Второй из ребят, Марат, был старше Йорди, но казался почему-то сущим ребенком. Он никогда не ходил в школу, не умел читать и считать, а разговаривал так невнятно, что почти никто, за исключением Кати, не мог разобрать его речь. Все это не имело значения. Слова теряли свой вес, когда наступало время дойки. Юноши хорошо управлялись с коровами, а это, со слов Ярослава, было единственным, что от них требовалось.
– Коровы понимают, – говорил он и объяснял Кате: – Повезло, что хоть кто-то нам помогает. Все деревенские мальчишки разъезжаются по городам. Нынче никто не хочет доить коров.
Катин дедушка Кристоф, с сигаретой в зубах, выходил во двор после завтрака, брал лопату и направлялся выгребать навоз из коровника и стелить новую солому. Сестра Ярослава Марта, в дни, когда Катя задерживалась на уроках, пораньше отпрашивалась с работы на телефонной станции и помогала на ферме с вечерней дойкой. Катя доила коров по утрам вместе с отцом и ребятами из Попрада, а потом переодевалась к школе, в то время как Ярослав запрягал лошадь, а мальчишки грузили в телегу бидоны, полные молока. Таков был заведенный порядок, продиктованный опытом и соображениями экономного расходования сил. В летние месяцы они много шутили и смеялись, но зимой притихали, стараясь сохранять драгоценное тепло своих тел, натягивали толстые перчатки из кожи и работали молча, под свист восточного ветра, гуляющего по коровнику. Ярослав, которому стукнуло уже сорок, коренастый, с густыми усами и печальным взглядом, был одет в рабочую спецовку, зимнюю военную форму и русскую шапку-ушанку, завязанную под подбородком.

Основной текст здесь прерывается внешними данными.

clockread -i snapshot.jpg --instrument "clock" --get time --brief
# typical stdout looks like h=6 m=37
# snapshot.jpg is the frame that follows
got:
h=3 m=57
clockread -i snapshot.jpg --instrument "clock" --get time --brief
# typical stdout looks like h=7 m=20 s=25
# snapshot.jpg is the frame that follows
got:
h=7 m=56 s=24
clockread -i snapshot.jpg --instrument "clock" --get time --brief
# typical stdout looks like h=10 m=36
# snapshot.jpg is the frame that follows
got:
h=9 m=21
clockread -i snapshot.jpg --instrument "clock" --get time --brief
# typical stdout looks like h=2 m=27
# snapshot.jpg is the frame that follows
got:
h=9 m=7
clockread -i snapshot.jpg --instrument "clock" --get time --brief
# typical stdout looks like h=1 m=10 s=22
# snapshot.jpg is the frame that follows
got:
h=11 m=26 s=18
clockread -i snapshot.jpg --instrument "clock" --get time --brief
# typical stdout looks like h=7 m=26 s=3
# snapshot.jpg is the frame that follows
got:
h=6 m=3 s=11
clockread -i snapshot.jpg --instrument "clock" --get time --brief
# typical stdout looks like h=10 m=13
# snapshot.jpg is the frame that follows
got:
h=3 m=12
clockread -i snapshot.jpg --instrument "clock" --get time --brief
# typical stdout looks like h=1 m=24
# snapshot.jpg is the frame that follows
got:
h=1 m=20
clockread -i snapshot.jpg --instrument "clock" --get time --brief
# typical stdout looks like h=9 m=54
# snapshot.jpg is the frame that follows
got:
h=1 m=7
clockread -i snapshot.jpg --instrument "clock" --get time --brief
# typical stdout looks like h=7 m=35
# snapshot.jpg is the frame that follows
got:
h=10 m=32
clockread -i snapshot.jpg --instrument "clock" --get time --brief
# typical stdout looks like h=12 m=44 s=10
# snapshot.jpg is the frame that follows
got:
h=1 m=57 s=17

– Ну и ветер, из самой Сибири дует, – говорил он, низко надвигая шапку на глаза, и только его замерзший нос алел из-под нее маковым цветом.
В восемь утра, когда коровы были подоены, а маслобойки – заполнены, Немцовы прекращали все свои дела и считали удары курантов на нововышненской ратуше, прислушиваясь к отголоскам колокольного звона, эхом прокатывающегося по долине реки. После этого Ярослав отвозил свежий удой на молокозавод, по пути совершая одну-единственную остановку на углу улиц Водаренская и Франя Крахя, откуда Катя шла последние десять минут до школы пешком.
– Однажды, – сказал Ярослав дочери, пока телега, запряженная старой лошадкой, тащилась по шестикилометровой дороге в город, – тебе приснится что-то плохое.
Катя не ответила. Она следила за крысой, которая шныряла по канаве, вращая в воздухе черным упругим хвостом.
– Катя?
Крыса исчезла в норе.
– Я знаю, папа.
В апреле снег начинал сходить с Татр. Реки разливались от талых вод. На Водаренской Катя соскочила с телеги и, перешагнув через непокорный ручеек ледяной горной воды, струившийся вдоль дороги, послала отцу воздушный поцелуй.
– Однажды, – повторил Ярослав, свешиваясь к ней с повозки, – воспоминания накроют тебя с головой. С твоей матерью так и случилось. Я знаю. Она бы тоже хотела предостеречь тебя. Тебе будет нелегко.
– Но все это в прошлом, – сказала Катя.
– В прошлом, все в прошлом, милая моя Катенька. В нем есть хорошее, но есть и плохое. Есть хорошие люди, но есть и плохие. Есть сны, которые подарят тебе улыбку, и сны, от которых ты проснешься в холодном поту.